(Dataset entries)
BEGIN
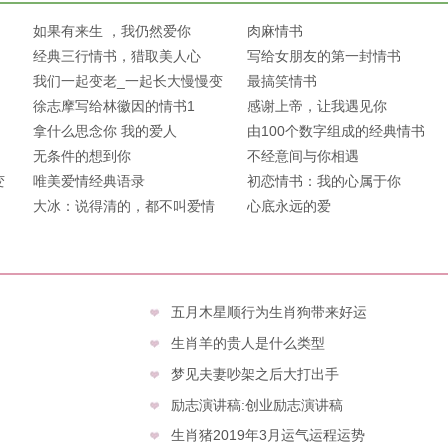
如果有来生 ，我仍然爱你
肉麻情书
经典三行情书，猎取美人心
写给女朋友的第一封情书
我们一起变老_一起长大慢慢变
最搞笑情书
老
徐志摩写给林徽因的情书1
感谢上帝，让我遇见你
拿什么思念你 我的爱人
由100个数字组成的经典情书
无条件的想到你
不经意间与你相遇
变
唯美爱情经典语录
初恋情书：我的心属于你
大冰：说得清的，都不叫爱情
心底永远的爱
五月木星顺行为生肖狗带来好运
生肖羊的贵人是什么类型
梦见夫妻吵架之后大打出手
励志演讲稿:创业励志演讲稿
生肖猪2019年3月运气运程运势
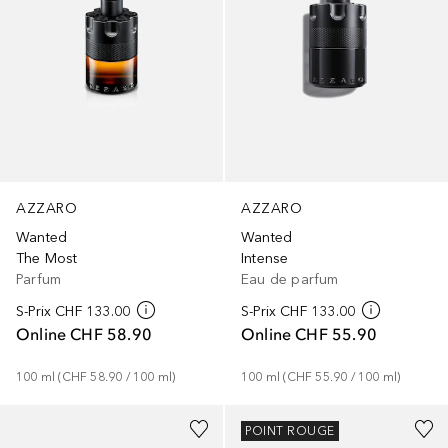
AZZARO
AZZARO
Wanted
Wanted
The Most
Intense
Parfum
Eau de parfum
S-Prix
CHF 133.00
S-Prix
CHF 133.00
Online
CHF 58.90
Online
CHF 55.90
100
ml
 (
CHF 58.90
 / 
100
ml
)
100
ml
 (
CHF 55.90
 / 
100
ml
)
POINT ROUGE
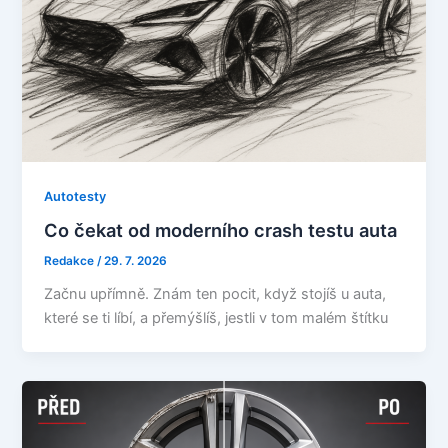
Autotesty
Co čekat od moderního crash testu auta
Redakce
/
29. 7. 2026
Začnu upřímně. Znám ten pocit, když stojíš u auta,
které se ti líbí, a přemýšlíš, jestli v tom malém štítku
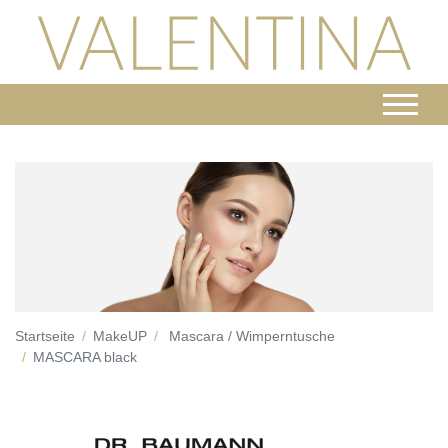
Startseite
MakeUP
Mascara / Wimperntusche
MASCARA black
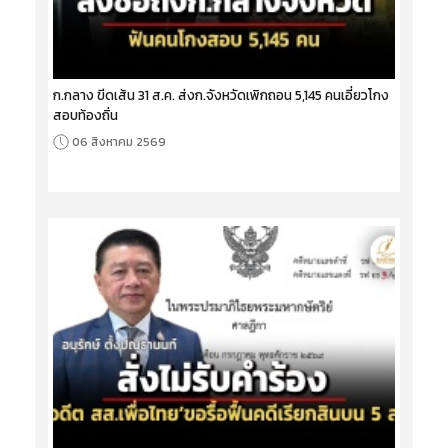
ก.กลาง ขีดเส้น 31 ส.ค. ส่งก.จังหวัดเพิกถอน 5,145 คนเอี่ยวโกง
สอบท้องถิ่น
06 สิงหาคม 2569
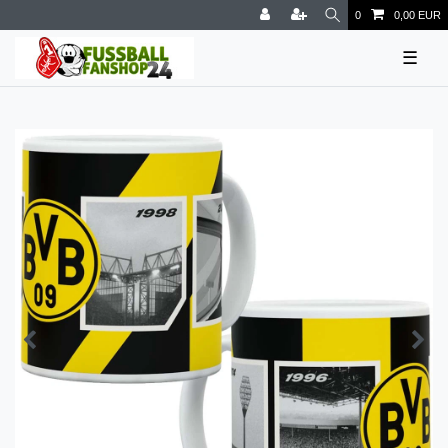
0
0,00 EUR
☰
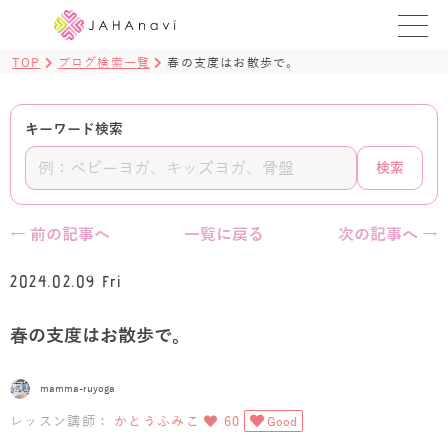
TOP
ブログ検索一覧
春の支度はお散歩で。
教室を探す
レッスンを探す
キーワード検索
検索
BLOG
›
ヨガ資格講座
← 前の記事へ
一覧に戻る
次の記事へ →
ログイン
2024.02.09 Fri
JAHAYOGA
春の支度はお散歩で。
mamma-ruyoga
レッスン講師：
かとうふみこ
60
Good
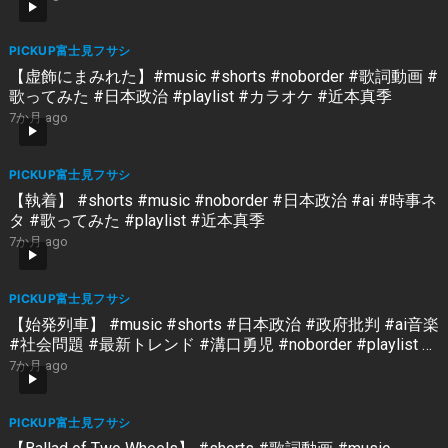
PICKUP富士見フサシ
【虚飾にまみれた】#music #shorts #noborder #歌詞動画 #
歌ってみた #日本政治 #playlist #カラオケ #近本真季
7か月 ago
PICKUP富士見フサシ
【執着】 #shorts #music #noborder #日本政治 #ai #時事ネ
タ #歌ってみた #playlist #近本真季
7か月 ago
PICKUP富士見フサシ
【始発列車】 #music #shorts #日本政治 #政府批判 #ai音楽
#社会問題 #最新トレンド #溝口勇児 #noborder #playlist #
藤原幾世史
7か月 ago
PICKUP富士見フサシ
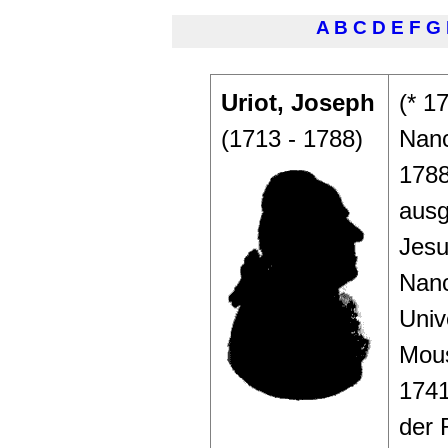
A
B
C
D
E
F
G
Uriot, Joseph
(* 1
(1713 - 1788)
Nanc
1788
ausg
Jesu
Nanc
Univ
Mous
1741
der 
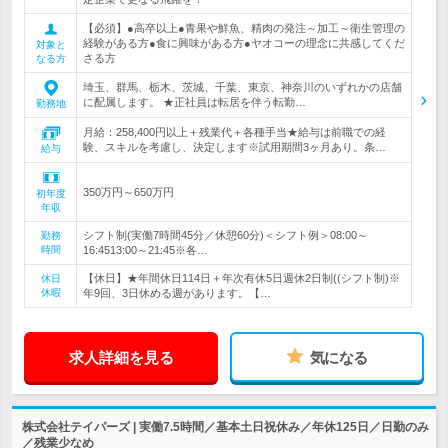
【必須】●高卒以上●青果や鮮魚、精肉の発注～加工～衛生管理の
経験がある方●食に興味がある方●ヤオコーの理念に共感してくだ
対象と
さる方
なる方
埼玉、群馬、栃木、茨城、千葉、東京、神奈川のいずれかの店舗
に配属します。 ★正社員は転居を伴う転勤…
勤務地
月給：258,400円以上＋残業代＋各種手当★給与は前職での経
験、スキルを考慮し、決定します※試用期間3ヶ月あり。条…
給与
350万円～650万円
初年度
年収
シフト制(実働7時間45分／休憩60分)＜シフト例＞08:00～
勤務
時間
16:4513:00～21:45※各…
【休日】★年間休日114日＋年次有休5日週休2日制((シフト制)※
休日
休暇
年9回、3日休める週があります。【…
求人詳細を見る
気になる
株式会社テイパーズ | 実働7.5時間／基本土日祝休み／年休125日／日勤のみ
／残業少なめ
END
[Exercise description] Please copy exactly the lines from the one containing "které se ti" through the end of the records above, leaving out every picture.

[Final answer]
které se ti líbí, a přemýšlíš, jestli v tom malém štítku
Startseite
MakeUP
Mascara / Wimperntusche
MASCARA black
ก.กลาง ขีดเส้น 31 ส.ค. ส่งก.จังหวัดเพิกถอน 5,145 คนเอี่ยวโกง
สอบท้องถิ่น
06 สิงหาคม 2569
0
0,00 EUR
☰
TOP
ブログ検索一覧
春の支度はお散歩で。
教室を探す
レッスンを探す
キーワード検索
検索
BLOG
›
ヨガ資格講座
← 前の記事へ
一覧に戻る
次の記事へ →
ログイン
2024.02.09 Fri
JAHAYOGA
春の支度はお散歩で。
mamma-ruyoga
レッスン講師：
かとうふみこ
60
Good
PICKUP富士見フサシ
【虚飾にまみれた】#music #shorts #noborder #歌詞動画 #
歌ってみた #日本政治 #playlist #カラオケ #近本真季
7か月 ago
PICKUP富士見フサシ
【執着】 #shorts #music #noborder #日本政治 #ai #時事ネ
タ #歌ってみた #playlist #近本真季
7か月 ago
PICKUP富士見フサシ
【始発列車】 #music #shorts #日本政治 #政府批判 #ai音楽
#社会問題 #最新トレンド #溝口勇児 #noborder #playlist #
藤原幾世史
7か月 ago
PICKUP富士見フサシ
A
B
C
D
E
F
G
Uriot, Joseph
(* 1
(1713 - 1788)
Nanc
1788
ausg
Jesu
Nanc
Univ
Mous
1741
der 
【必須】●高卒以上●青果や鮮魚、精肉の発注～加工～衛生管理の
経験がある方●食に興味がある方●ヤオコーの理念に共感してくだ
対象と
さる方
なる方
埼玉、群馬、栃木、茨城、千葉、東京、神奈川のいずれかの店舗
に配属します。 ★正社員は転居を伴う転勤…
勤務地
月給：258,400円以上＋残業代＋各種手当★給与は前職での経
験、スキルを考慮し、決定します※試用期間3ヶ月あり。条…
給与
350万円～650万円
初年度
年収
シフト制(実働7時間45分／休憩60分)＜シフト例＞08:00～
勤務
時間
16:4513:00～21:45※各…
【休日】★年間休日114日＋年次有休5日週休2日制((シフト制)※
休日
休暇
年9回、3日休める週があります。【…
求人詳細を見る
気になる
株式会社テイパーズ | 実働7.5時間／基本土日祝休み／年休125日／日勤のみ
／残業少なめ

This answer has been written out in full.